Today’s (extremely late) signing of Jamal Crook for the 2009-10 season really got my wheels turning on what kind of program head coach Ken McDonald is turning WKU into. In his one season so far, he took a duct-taped together roster of little-used veterans, Juco transfers and international players and was 0.9 seconds away from taking the Toppers to their second consecutive Sweet 16. This in turn, grants him some lee-way with his job and proves that the man can flat out motivate and coach.
But now, he’s starting to raise an eyebrow with his recruiting prowess.
It starts with the Spring 2009 class, with two of the originally signed three already gone in David Laury and Terrence Boyd and the third, junior-college transfer Cliff Dixon, still around.
From the beginning I had my worries about Boyd and Laury based on their backgrounds. Boyd hadn’t played high school basketball in two seasons and had the legitimacy of his SAT test score questioned and Laury’s “high school” was housed in an old hotel with a set up much like the Boys To Men Academy. A prep school in Chicago that the NCAA shut down a year ago after it was discovered that it catered to mainly area basketball recruits with dwindling academic standings.
The rumblings about Dixon were that he was also a little on the controversial side in junior college, sitting out a number of games last season at Hutchinson (Kan.) Community College due to attitude issues and team rules violations. So he’s also one to watch.
I applaude head coach Ken McDonald for getting rid of these “red flag” cases before they really became problems. At first I was weary of the signings but now it looks like McDonald has these kids on a short leash after the quick axes given to these two players.
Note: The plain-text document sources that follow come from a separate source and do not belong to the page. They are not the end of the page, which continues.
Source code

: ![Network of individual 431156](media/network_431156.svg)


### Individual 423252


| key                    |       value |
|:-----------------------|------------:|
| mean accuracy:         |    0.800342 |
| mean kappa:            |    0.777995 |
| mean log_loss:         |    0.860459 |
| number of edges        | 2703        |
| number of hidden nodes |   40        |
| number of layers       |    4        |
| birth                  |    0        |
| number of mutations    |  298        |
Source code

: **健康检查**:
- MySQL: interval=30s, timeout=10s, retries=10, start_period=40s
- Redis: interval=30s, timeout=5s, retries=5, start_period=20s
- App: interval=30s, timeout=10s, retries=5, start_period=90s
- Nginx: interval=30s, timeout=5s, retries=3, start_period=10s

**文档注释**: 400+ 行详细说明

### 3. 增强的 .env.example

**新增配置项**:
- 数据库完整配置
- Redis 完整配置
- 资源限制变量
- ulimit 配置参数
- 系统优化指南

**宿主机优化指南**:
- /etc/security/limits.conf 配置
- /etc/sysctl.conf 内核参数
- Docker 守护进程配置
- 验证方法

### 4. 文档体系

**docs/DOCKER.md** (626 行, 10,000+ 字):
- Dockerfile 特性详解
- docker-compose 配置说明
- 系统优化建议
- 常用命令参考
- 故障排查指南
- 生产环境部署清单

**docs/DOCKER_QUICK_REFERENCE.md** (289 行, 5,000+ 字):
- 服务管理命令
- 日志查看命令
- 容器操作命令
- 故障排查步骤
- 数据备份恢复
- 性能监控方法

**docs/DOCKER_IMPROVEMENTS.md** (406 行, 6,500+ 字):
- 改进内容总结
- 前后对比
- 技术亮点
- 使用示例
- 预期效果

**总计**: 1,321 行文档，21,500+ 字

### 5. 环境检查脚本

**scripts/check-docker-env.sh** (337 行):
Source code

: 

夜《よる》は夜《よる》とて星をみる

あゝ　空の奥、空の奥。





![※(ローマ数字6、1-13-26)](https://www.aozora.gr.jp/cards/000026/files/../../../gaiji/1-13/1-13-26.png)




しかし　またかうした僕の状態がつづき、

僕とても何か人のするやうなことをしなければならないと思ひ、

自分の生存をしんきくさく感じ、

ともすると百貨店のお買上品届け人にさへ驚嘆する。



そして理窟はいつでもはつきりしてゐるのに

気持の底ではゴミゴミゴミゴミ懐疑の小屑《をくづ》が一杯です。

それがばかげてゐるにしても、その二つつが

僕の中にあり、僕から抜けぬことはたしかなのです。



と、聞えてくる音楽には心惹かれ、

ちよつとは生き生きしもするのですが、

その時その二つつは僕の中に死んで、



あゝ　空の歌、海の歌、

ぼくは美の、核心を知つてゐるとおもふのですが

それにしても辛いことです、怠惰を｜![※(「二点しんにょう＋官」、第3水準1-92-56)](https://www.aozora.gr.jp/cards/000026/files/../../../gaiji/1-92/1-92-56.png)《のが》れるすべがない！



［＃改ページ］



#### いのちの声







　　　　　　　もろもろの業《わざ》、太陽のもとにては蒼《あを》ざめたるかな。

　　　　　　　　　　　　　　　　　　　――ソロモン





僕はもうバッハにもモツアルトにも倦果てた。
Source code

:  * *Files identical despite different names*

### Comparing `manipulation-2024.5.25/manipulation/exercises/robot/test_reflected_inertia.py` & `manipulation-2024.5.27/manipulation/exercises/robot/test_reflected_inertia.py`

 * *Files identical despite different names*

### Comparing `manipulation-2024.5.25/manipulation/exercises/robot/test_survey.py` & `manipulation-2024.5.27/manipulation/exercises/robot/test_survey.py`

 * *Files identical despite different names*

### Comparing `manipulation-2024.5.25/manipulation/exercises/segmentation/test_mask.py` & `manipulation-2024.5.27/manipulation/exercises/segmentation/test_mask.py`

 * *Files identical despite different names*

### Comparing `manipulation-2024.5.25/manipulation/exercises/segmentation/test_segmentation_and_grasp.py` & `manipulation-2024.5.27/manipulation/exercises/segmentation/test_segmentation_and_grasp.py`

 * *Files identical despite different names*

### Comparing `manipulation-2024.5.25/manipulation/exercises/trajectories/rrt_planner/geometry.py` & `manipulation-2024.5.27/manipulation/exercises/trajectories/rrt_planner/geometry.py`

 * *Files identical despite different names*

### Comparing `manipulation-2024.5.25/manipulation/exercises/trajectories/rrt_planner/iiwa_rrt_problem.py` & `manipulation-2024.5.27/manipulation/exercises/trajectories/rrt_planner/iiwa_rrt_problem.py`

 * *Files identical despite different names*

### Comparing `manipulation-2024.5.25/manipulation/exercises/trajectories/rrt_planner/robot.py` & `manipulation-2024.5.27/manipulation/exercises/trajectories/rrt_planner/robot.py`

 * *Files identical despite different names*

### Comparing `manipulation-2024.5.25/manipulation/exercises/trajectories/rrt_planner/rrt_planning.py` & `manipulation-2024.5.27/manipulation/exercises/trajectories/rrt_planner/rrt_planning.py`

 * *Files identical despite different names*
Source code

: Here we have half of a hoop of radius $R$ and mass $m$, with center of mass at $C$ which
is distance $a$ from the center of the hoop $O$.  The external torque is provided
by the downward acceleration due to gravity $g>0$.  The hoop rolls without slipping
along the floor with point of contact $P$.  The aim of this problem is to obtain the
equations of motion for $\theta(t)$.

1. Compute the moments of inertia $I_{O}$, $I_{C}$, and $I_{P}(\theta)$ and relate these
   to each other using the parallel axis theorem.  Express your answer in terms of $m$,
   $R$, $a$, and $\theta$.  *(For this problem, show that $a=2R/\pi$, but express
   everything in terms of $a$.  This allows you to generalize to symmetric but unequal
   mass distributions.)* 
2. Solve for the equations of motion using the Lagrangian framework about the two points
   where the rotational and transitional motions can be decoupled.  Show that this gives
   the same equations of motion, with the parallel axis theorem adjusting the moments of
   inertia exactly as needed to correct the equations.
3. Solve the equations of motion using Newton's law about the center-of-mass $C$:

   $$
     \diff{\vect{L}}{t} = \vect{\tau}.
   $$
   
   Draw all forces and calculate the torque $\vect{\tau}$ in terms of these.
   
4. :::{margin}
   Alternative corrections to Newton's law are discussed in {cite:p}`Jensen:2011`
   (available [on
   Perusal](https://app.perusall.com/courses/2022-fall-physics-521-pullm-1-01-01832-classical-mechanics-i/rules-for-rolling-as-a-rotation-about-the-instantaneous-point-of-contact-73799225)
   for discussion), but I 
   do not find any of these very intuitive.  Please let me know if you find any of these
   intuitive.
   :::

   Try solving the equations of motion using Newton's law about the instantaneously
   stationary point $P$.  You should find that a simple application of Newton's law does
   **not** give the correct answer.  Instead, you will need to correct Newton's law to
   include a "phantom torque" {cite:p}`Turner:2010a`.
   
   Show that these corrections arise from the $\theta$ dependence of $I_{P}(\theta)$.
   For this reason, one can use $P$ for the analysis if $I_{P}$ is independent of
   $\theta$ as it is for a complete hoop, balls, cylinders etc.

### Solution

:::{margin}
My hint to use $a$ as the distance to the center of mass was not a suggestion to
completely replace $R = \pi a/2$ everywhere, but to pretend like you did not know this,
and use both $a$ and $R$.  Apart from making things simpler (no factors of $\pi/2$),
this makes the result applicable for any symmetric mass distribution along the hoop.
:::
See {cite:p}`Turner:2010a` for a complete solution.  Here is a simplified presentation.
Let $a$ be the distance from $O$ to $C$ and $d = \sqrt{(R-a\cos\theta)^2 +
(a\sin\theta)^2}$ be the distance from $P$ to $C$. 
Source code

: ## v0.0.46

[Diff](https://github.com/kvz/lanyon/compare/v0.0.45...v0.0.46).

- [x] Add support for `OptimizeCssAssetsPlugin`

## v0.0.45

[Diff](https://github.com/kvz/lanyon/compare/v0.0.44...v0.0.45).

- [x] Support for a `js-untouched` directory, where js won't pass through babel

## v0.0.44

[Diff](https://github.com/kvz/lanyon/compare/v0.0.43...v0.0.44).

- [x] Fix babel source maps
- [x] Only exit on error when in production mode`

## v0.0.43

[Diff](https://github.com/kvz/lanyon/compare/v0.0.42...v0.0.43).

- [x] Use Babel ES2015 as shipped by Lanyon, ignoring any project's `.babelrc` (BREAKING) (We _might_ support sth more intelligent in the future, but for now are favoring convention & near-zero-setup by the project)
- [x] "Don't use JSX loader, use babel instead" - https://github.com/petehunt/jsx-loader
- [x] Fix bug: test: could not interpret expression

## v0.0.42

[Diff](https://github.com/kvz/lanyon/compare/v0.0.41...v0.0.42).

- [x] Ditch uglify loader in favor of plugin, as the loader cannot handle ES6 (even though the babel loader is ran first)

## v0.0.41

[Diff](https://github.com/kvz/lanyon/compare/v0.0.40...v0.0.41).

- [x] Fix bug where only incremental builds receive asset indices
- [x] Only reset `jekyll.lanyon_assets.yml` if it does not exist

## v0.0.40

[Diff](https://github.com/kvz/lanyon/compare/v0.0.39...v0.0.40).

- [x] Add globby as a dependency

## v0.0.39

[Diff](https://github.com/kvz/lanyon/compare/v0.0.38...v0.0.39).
While I see the method to McDonald’s madness, it’s still a slippery slope to go down.
And he doesn’t seem to be slowing down with the signing of Crook, who spent last season at a fifth-year prep school in Maine to work on his academics and had to wait this long to both be cleared by the NCAA and await word on eligibility for a scholarship. Factor in the addition in of Oklahoma transfer Juan Patillo to the squad –his third school in four years after spending two seasons at the College of Southern Idaho–and my thoughts are that McDonald and his staff may be giving too many at-risk kids chances when they don’t deserve them. Patillo was dismissed from the Sooners squad for repeated violations of the team’s policy.
It’s a case seen with a coach like West Virginia’s Bob Huggins. While at Cincinnati, Huggins repeatedly gave high-risk recruits and transfers chances to join the Bearcats and reform and more often than not, that blew up in his face. Huggins began to look like a glutton for talented players that lacked character, but was really just too nice to say no to a kid that wanted a chance. I’ve met Huggins and so have others I know and the guy is a classic act off the court who would do anything for someone he thought was deserving, whether they actually were or not.
This was his downfall as a coach then, it’s a path that is starting to look similar with McDonald.
He’s taken chances on five questionable recruits in the past six months and already had two backfire on him. He has good intentions, but everyone knows the cliche about what the path to hell is paved with.
It’s not an issue so much now, and McDonald is handling it way better in his year-and-a-half as head coach than Huggins ever did by taking swift, decisive action against players that are already on thin ice. I support and agree with that, but after a while, they may not be enough.
Only time will tell whether any of the rest of the spring/summer 2009 recruiting class will turn out like Boyd and Laury, but it’s nothing like I’ve ever seen in college basketball and hopefully McDonald won’t let it go on for his entire tenure.